In many ways it is a relief to know how modern medicine enables us to transition from this world to the next without undue anxiety and prolonged pain. Now Andy's suffering is over, but the grief has just begun for those he leaves behind - a beautiful, loving wife, two devoted daughters who adored him, many admiring friends . . . and me, Andy's "little sister Susie," seven years younger, who lost her only sibling.
I will always be grateful for having my writing at a time like this. Writing has saved my life in so many ways that it is difficult to enumerate here, but by putting into words the defining moments of our lives - the "passages" so to speak of falling in love, the birth of a child, countered with separation, loss and death - there eventually comes peace.

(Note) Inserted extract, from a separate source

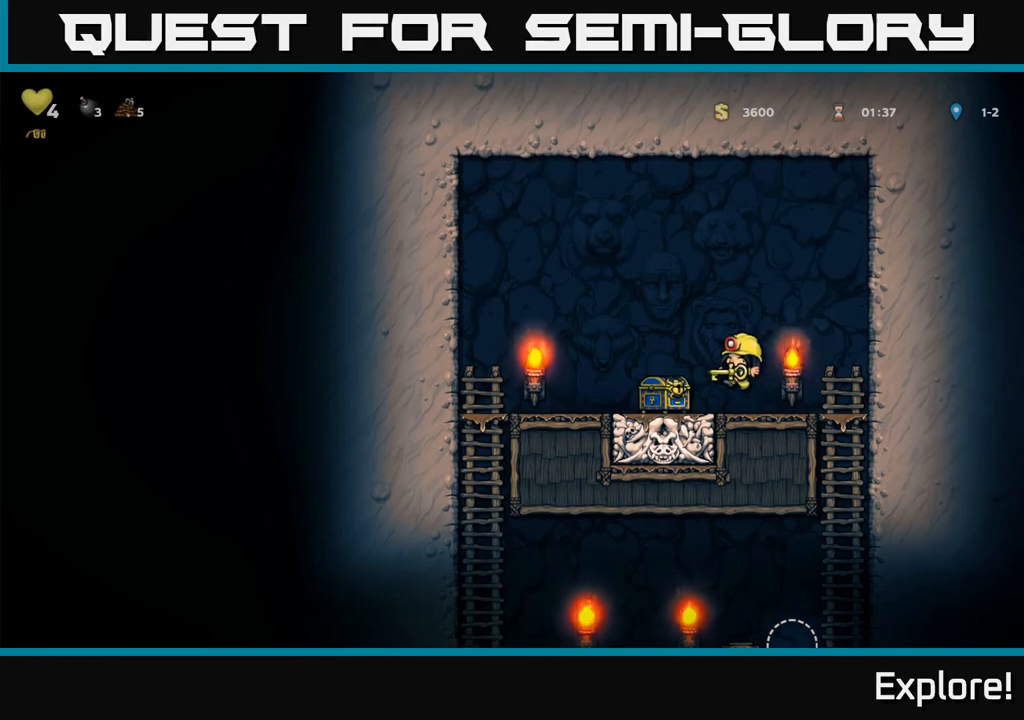
{"buttons": ["DPAD_LEFT"], "left_stick": "center", "right_stick": "center", "events": [[50, "DPAD_LEFT", "up"], [350, "A", "down"], [350, "DPAD_LEFT", "down"], [483, "A", "up"]]}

What a joy it is to know that someday - not now - but in the future, I can write about Andy and "relive" our time together; the day I was born and he gave me a teddy bear which I still have, the night he and his fraternity brother escorted me and my best friend to the senior prom and kept everyone guessing who those handsome older men were . . . the morning he hugged his wife, his parents and me and then straightened his shoulders and bravely boarded that plane to serve in Vietnam.
After many years of grieving, I was able to put into perspective my husband's untimely death from cancer in my memoir Again in a Heartbeat. I wrote about falling in love with John, losing him, and then coming to terms with the knowledge that in the end I needed to take Susan in my arms, love her and move on.

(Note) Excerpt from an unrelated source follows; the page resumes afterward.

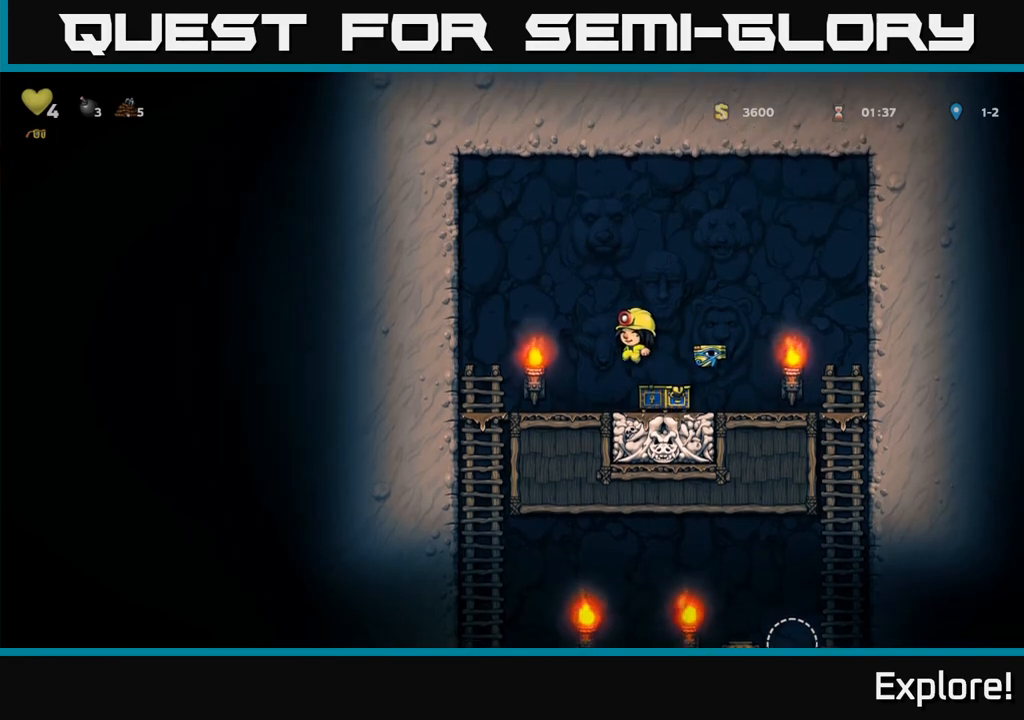
{"buttons": ["DPAD_RIGHT"], "left_stick": "center", "right_stick": "center", "events": [[183, "DPAD_LEFT", "up"], [200, "DPAD_RIGHT", "down"], [433, "A", "down"], [483, "A", "up"]]}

For those of us who are writers, we are blessed with the gift of writing as a source of strength, understanding and realization that there is a wider life out there. Our time here is fleeting. Our writing lasts and is our legacy.
So now it is back to the work of writing, coaching others to write and sharing our stories in the Circle. I look forward to many, many more years of this "moveable feast" . . . of stories and people casting each other the "lifeline" that is writing.